How to complete this task
The listing below is to be reproduced in full, character for character.

Records shown
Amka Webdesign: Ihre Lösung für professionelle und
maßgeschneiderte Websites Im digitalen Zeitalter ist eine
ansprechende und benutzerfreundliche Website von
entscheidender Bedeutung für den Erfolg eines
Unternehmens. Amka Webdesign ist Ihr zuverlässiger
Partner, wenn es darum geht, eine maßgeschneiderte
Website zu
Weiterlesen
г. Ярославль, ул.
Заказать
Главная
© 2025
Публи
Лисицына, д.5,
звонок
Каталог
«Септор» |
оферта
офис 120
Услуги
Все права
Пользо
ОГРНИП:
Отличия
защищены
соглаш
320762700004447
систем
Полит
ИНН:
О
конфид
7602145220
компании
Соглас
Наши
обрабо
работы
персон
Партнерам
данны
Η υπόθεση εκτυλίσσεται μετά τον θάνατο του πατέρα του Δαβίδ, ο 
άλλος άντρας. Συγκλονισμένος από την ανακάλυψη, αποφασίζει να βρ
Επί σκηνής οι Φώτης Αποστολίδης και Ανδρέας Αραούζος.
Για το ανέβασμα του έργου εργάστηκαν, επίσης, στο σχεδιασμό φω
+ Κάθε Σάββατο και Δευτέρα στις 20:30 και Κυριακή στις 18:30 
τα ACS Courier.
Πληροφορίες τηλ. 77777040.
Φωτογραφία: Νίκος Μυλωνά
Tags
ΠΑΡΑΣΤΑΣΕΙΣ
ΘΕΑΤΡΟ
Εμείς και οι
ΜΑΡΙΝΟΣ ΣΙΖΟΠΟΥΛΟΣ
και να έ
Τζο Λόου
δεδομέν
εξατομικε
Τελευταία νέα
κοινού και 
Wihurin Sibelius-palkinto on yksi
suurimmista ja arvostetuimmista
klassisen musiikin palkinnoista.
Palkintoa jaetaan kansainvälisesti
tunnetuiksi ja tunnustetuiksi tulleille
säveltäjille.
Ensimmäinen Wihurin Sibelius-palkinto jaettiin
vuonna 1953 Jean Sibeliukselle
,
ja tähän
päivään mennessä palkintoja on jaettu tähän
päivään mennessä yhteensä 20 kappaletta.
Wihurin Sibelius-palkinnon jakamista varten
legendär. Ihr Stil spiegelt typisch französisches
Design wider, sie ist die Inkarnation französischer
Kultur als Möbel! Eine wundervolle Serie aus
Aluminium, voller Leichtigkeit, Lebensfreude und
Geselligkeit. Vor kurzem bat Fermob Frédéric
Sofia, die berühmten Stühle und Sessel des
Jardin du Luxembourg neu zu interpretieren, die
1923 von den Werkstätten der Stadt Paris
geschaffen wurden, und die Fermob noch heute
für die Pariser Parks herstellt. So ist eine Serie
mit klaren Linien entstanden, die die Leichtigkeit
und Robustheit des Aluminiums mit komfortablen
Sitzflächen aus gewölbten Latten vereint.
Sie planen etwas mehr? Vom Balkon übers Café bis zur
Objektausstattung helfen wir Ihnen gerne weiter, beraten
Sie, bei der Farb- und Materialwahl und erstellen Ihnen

Answer box
Amka Webdesign: Ihre Lösung für professionelle und
maßgeschneiderte Websites Im digitalen Zeitalter ist eine
ansprechende und benutzerfreundliche Website von
entscheidender Bedeutung für den Erfolg eines
Unternehmens. Amka Webdesign ist Ihr zuverlässiger
Partner, wenn es darum geht, eine maßgeschneiderte
Website zu
Weiterlesen
г. Ярославль, ул.
Заказать
Главная
© 2025
Публи
Лисицына, д.5,
звонок
Каталог
«Септор» |
оферта
офис 120
Услуги
Все права
Пользо
ОГРНИП:
Отличия
защищены
соглаш
320762700004447
систем
Полит
ИНН:
О
конфид
7602145220
компании
Соглас
Наши
обрабо
работы
персон
Партнерам
данны
Η υπόθεση εκτυλίσσεται μετά τον θάνατο του πατέρα του Δαβίδ, ο 
άλλος άντρας. Συγκλονισμένος από την ανακάλυψη, αποφασίζει να βρ
Επί σκηνής οι Φώτης Αποστολίδης και Ανδρέας Αραούζος.
Για το ανέβασμα του έργου εργάστηκαν, επίσης, στο σχεδιασμό φω
+ Κάθε Σάββατο και Δευτέρα στις 20:30 και Κυριακή στις 18:30 
τα ACS Courier.
Πληροφορίες τηλ. 77777040.
Φωτογραφία: Νίκος Μυλωνά
Tags
ΠΑΡΑΣΤΑΣΕΙΣ
ΘΕΑΤΡΟ
Εμείς και οι
ΜΑΡΙΝΟΣ ΣΙΖΟΠΟΥΛΟΣ
και να έ
Τζο Λόου
δεδομέν
εξατομικε
Τελευταία νέα
κοινού και 
Wihurin Sibelius-palkinto on yksi
suurimmista ja arvostetuimmista
klassisen musiikin palkinnoista.
Palkintoa jaetaan kansainvälisesti
tunnetuiksi ja tunnustetuiksi tulleille
säveltäjille.
Ensimmäinen Wihurin Sibelius-palkinto jaettiin
vuonna 1953 Jean Sibeliukselle
,
ja tähän
päivään mennessä palkintoja on jaettu tähän
päivään mennessä yhteensä 20 kappaletta.
Wihurin Sibelius-palkinnon jakamista varten
legendär. Ihr Stil spiegelt typisch französisches
Design wider, sie ist die Inkarnation französischer
Kultur als Möbel! Eine wundervolle Serie aus
Aluminium, voller Leichtigkeit, Lebensfreude und
Geselligkeit. Vor kurzem bat Fermob Frédéric
Sofia, die berühmten Stühle und Sessel des
Jardin du Luxembourg neu zu interpretieren, die
1923 von den Werkstätten der Stadt Paris
geschaffen wurden, und die Fermob noch heute
für die Pariser Parks herstellt. So ist eine Serie
mit klaren Linien entstanden, die die Leichtigkeit
und Robustheit des Aluminiums mit komfortablen
Sitzflächen aus gewölbten Latten vereint.
Sie planen etwas mehr? Vom Balkon übers Café bis zur
Objektausstattung helfen wir Ihnen gerne weiter, beraten
Sie, bei der Farb- und Materialwahl und erstellen Ihnen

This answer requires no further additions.